The Social Network bucks the conventional chronology in favor of a double framed narrative. The controversial creation of the world’s most popular social networking site is constructed via flashbacks from five different parties in two separate lawsuits brought against Mark Zuckerberg. It’s a splendid trick that leaves the narrative center of the film off balance and questions both the accused and accusers as to the validity of their stories. With this editing device in play, The Social Network sets itself up as an unbiased observer, the court reporter maybe, in these two cases and ultimately in the creation of Facebook. This detachment is one of the real charms of The Social Network. (Though, screenwriter Aaron Sorkin does seem to have favored Zuckerberg and to a lesser extent the Napster huckster Sean Parker [Justin Timberlake] with the lion’s share of quality dialog.)
Once success and Parker step in, The Social Network enters zero-to-hero zone and starts to feel pretty rote.

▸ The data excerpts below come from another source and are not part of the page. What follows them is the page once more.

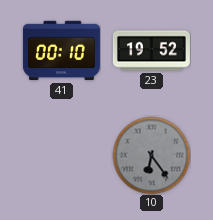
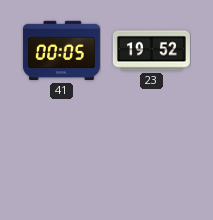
41: 00:10 -> 00:05
10: 6:24 -> none
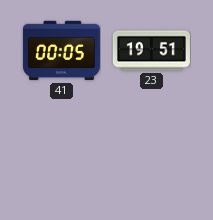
23: 19:52 -> 19:51
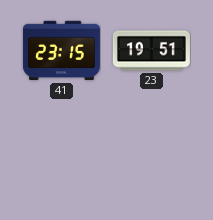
41: 00:05 -> 23:15
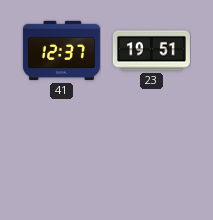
41: 23:15 -> 12:37
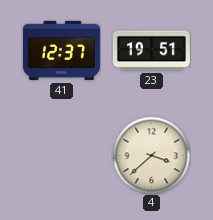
4: none -> 3:38
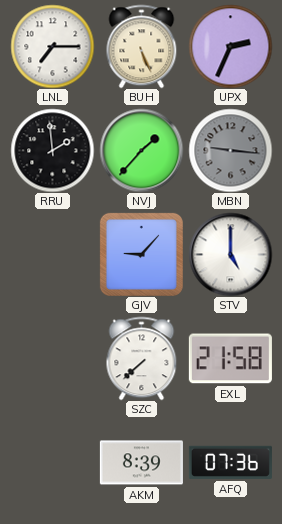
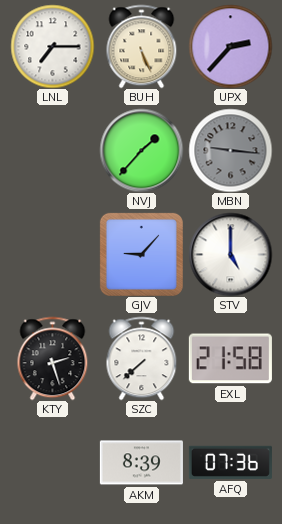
UPX: 2:34 -> 2:37
RRU: 1:59 -> none
KTY: none -> 2:27
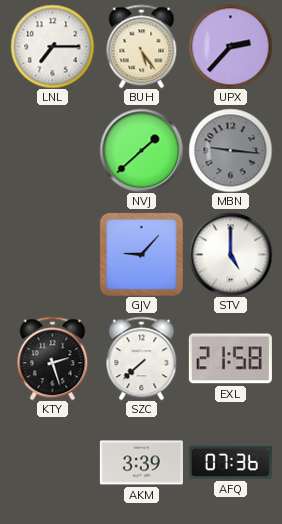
BUH: 5:26 -> 5:24
NVJ: 1:37 -> 1:38
AKM: 8:39 -> 3:39
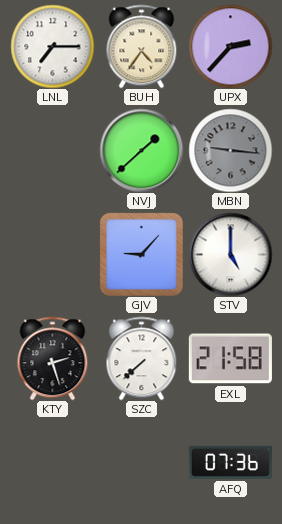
BUH: 5:24 -> 4:36
AKM: 3:39 -> none
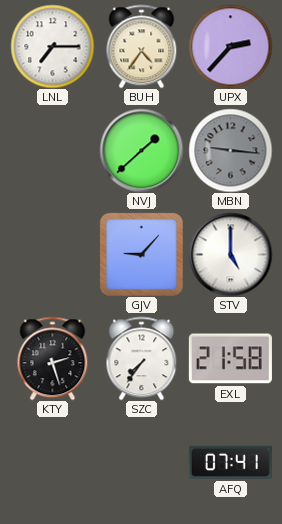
SZC: 7:38 -> 7:36
AFQ: 07:36 -> 07:41
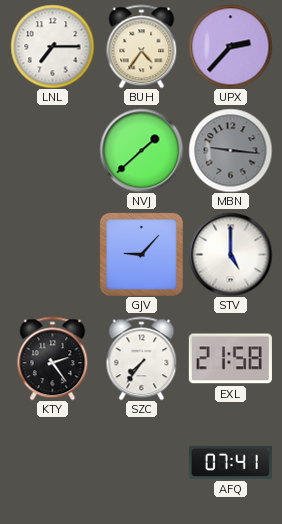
KTY: 2:27 -> 2:24
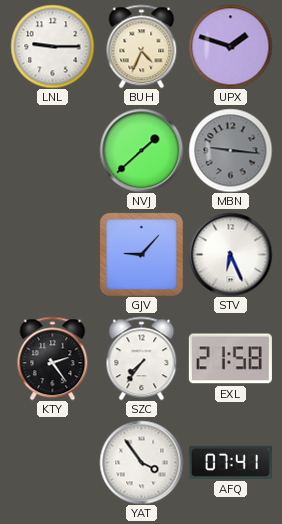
LNL: 7:15 -> 9:15
BUH: 4:36 -> 4:34
UPX: 2:37 -> 1:48
STV: 5:00 -> 6:26
YAT: none -> 3:54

People get famous, get drunk, get laid, lose friends, abandon qualities they once had, change, and so forth. The creation story and original controversy are absolutely electric, but the cliches of quick acclaim and notoriety write themselves and require considerably less screen time than their given.
And the final three minutes mark one of the worst turns from a largely winning film I’ve seen since the closing seconds of last year’s An Education. The clearest and maybe single example of the film’s “editorial” stance on Mr. Zuckerberg is a weak toss-off of a line in the closing minutes. More galling is that after two hours worth of depositions given under oath, plenty of opportunities for the filmmakers to make a case, this comes unsolicited in an empty meeting room and tries to quickly explain away the complexities of the main character (whether he’s an asshole or not, he’s still complex) with some bogus arm-chair psychoanalysis. And maybe I’m too cynical, but the closing shot is also unnecessarily gimmicky and gives short shrift to Mark and attempts to “humanize” Zuckerburg.

But the triumphs of the first hour, Eisenberg (who would be right at home in Josiah Bartlet’s White House) and his delivery of Sorkin’s snappy dialog, and the fantastic, Oscar-worthy editing make it a worthwhile way to spend two hours. Plus, the closing song is so delightfully out of left-field.